Online shopping hits US retail giants
New York, May 14
Iconic American stores Macy’s and Gap are facing tough questions about their future following dreary earnings announcements this week that highlighted the growing market share taken by online retailers.
Conventional retailer profits are falling as fewer shoppers head to malls in favour of click-and-buy options offered by Amazon and a trove of emerging online fashion vendors. The trend is all the more striking because retailers see good conditions in the economy for consumers, including strong employment levels.
“We’re frankly scratching our heads,” Macy’s Chief Financial Officer Karen Hoguet, told an analyst conference call. “We see the same economic data you all see and it would point to a customer that would be spending more.”
In the first four months of 2016, all online retail sales rose 8.1 per cent over a year ago, compared with just 1.9 per cent growth in clothing stores, according to the Commerce Department.
“We’re seeing a fundamental reorganisation of retail from an automobile-centred model to a smartphone-centred model,” said Andy Dunn, chief executive of Bonobos, a nine-year old men’s apparel store that does most of its sales online.
“We’re seeing a tremendous shakeout as we see online grow and offline contract,” Dunn said.
Still, he added, “I don’t think we’re moving to an online-only world.”
In women’s apparel, rising online players include websites like Wanelo, which ‘curates’ products from 550,000 vendors and doubles as a social network for shoppers.
There are speciality sites for plus-sized women, such as Eloquii, and for consumers focused on sustainable manufacturing, such as Reformation.
There are also fashion websites that combine editorial and selling functions, such as WhoWhatWear, part of the Clique Media Group, which boasts 12 million unique monthly visitors.
“People are now realising they have more options,” said Chris Morran, deputy executive editor of Consumerist.com. “I don’t see any of the (newer) companies replacing Gap, but I see them all chiselling away.”
Shoppers say the online experience is greatly improved from just a few years ago, with sellers permitting returns and sometimes paying for the shipping of items that don’t fit. More online vendors let shoppers easily compare items and prices as well.
“It’s not only that you don’t have to leave your house, it’s that you don’t have to walk around,” said one forty-something professional mother of two. “It’s very efficient.”
Men’s fashion too is experiencing seismic shifts. Gone are the days when department stores could rely on a captive audience to buy button-down shirts for the office.

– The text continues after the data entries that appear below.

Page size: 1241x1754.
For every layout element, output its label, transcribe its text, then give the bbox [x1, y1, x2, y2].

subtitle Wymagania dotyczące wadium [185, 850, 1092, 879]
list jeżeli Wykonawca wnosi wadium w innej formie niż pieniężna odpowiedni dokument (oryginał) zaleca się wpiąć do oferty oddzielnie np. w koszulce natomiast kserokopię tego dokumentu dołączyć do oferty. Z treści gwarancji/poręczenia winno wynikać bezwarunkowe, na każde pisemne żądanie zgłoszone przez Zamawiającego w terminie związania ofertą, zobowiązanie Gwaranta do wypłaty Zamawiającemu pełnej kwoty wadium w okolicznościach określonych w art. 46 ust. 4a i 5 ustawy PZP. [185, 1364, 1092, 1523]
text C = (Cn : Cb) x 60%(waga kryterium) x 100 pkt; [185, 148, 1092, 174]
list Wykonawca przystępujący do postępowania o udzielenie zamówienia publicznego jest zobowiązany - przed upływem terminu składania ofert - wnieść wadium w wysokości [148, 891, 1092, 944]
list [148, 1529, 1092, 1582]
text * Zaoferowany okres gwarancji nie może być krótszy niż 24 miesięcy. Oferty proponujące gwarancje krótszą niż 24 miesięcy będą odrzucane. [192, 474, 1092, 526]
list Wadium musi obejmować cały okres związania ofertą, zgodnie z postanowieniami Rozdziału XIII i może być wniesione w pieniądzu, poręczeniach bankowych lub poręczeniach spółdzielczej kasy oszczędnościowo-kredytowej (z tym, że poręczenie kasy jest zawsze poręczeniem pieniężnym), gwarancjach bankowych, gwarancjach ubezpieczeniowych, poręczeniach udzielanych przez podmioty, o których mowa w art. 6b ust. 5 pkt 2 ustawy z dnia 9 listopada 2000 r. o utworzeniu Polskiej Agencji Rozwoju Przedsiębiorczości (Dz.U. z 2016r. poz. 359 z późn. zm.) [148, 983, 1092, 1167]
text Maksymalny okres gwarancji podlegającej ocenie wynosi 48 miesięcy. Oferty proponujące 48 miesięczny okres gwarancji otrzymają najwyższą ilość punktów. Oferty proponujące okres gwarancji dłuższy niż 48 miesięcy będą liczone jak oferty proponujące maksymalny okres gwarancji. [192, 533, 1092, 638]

Boutique stores like Thomas Pink and Charles Tyrwhitt boast a multitude of fits for different body types that can be bought online once a consumer knows his size.
Bonobos, which began as an online-only men’s store in 2007, began adding small showrooms in 2011 to display product and let customers get fitted.
“The store piece of what we do is really profitable,” Dunn told AFP. “But you want the right sized store footprint and you want to be fully integrated with online.”
But online earnings remain constrained by factors that include high shipping cost and bruising competition. Profit margins in brick-and-mortar stores remain about 10 per cent compared with seven per cent online, said Credit Suisse.
However, as shipping costs decline and rent and other infrastructure weigh on traditional stores, ‘brick-and-mortar’ stores will be the ones to suffer, Credit Suisse said. That means more retail stores are likely to close.